頭上の数字を触ろうとしても、まるで蜃気楼のように揺らめくだけで消える事はない。
「それ、触れないと思うぜ?」
「で、でもよ……」
「おいおい、マスター。そんな心配しなくても、これは大したモノじゃねぇから気にすんなって!」
「それなら……フォグはその数字が何なのかわかってて、あの球を飲み込んだっていうのかよ!?」
「…………ああ、そうだぜ。ほら、数字は確かに出てるがよ、俺は全然平気そうだろ? 本当に大丈夫だからマスターは気にすんな!」
気にするなと言われても、流石に無理だろ……。
確かに声だけ聞けばいつものフォグなのだけど、その弱ってる姿は全然大丈夫そうには見えない。
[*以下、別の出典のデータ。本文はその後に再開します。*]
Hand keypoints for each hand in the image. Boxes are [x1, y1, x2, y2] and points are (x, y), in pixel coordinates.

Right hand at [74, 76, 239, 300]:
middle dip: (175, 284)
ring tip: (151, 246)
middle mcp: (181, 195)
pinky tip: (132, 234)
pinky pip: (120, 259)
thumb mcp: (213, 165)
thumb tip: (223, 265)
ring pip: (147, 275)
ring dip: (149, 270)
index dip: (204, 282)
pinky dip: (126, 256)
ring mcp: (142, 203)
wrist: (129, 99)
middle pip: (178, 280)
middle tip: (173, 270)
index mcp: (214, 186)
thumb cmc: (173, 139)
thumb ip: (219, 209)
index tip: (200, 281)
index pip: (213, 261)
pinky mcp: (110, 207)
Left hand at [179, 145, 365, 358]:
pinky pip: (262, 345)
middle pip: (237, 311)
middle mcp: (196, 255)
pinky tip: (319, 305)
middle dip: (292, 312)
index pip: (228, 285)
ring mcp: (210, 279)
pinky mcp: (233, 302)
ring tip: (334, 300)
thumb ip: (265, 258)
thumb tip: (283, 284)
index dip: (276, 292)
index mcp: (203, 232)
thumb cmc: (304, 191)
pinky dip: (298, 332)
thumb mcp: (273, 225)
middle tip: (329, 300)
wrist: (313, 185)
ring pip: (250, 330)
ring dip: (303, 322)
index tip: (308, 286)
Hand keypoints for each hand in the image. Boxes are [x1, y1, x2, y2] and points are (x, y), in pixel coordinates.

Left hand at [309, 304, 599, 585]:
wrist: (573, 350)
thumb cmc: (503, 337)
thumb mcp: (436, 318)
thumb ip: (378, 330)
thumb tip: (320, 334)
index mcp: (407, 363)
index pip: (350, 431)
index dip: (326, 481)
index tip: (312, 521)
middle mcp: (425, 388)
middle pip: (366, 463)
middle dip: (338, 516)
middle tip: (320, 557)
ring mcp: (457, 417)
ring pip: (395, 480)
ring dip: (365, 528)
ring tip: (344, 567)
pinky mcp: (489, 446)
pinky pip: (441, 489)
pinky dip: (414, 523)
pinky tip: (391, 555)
でも、本当にフォグが理解してあの球体を取り込んだとしたら……? それならきっとアレは、本当に死ぬようなモノじゃないのかもしれない。
それに俺はいつも『俺を庇って死ぬのはやめろ』と、約束してるし……だから今回もフォグの言う通りきっと大丈夫、なんだよな?
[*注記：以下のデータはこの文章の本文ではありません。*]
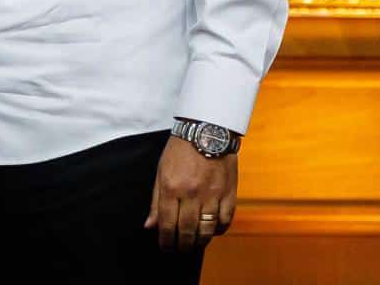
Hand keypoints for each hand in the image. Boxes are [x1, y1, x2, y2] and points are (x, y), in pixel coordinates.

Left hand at [144, 136, 236, 251]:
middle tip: (180, 250)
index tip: (166, 248)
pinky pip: (226, 220)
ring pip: (207, 229)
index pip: (167, 224)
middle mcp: (191, 193)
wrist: (206, 130)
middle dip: (183, 245)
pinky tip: (213, 231)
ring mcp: (212, 194)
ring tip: (195, 244)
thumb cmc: (180, 150)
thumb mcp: (161, 171)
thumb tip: (150, 225)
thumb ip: (156, 200)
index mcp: (171, 187)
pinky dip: (219, 230)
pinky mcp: (229, 193)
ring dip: (200, 241)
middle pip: (187, 231)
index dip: (166, 241)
「……はぁ、わかったよ。気にしないってのは完全には無理だけどさ、俺はフォグを信じてるからな」
「……ああ、それでいいんだぜ」
「でも一つだけ、その上の数字についてだけは後で詳しく聞かせてもらうからな」
「それについては、帰ってから…………くっ」
「フォグ!?」
「いや、なんでもねぇから気にすんじゃねぇぜ」
そう言うフォグはやはり何処か苦しそうで、俺にはフォグが何かを誤魔化す為に笑っているようにしか見えなかった。
でもフォグは大丈夫だと言ってるし、もう少し様子を見るしかないよな……。
そう思いながら無意識にフォグのフカフカの毛に頭を突っ込んだ俺は、その毛を触る事でこの不安を一時的に払拭させるしかなかった。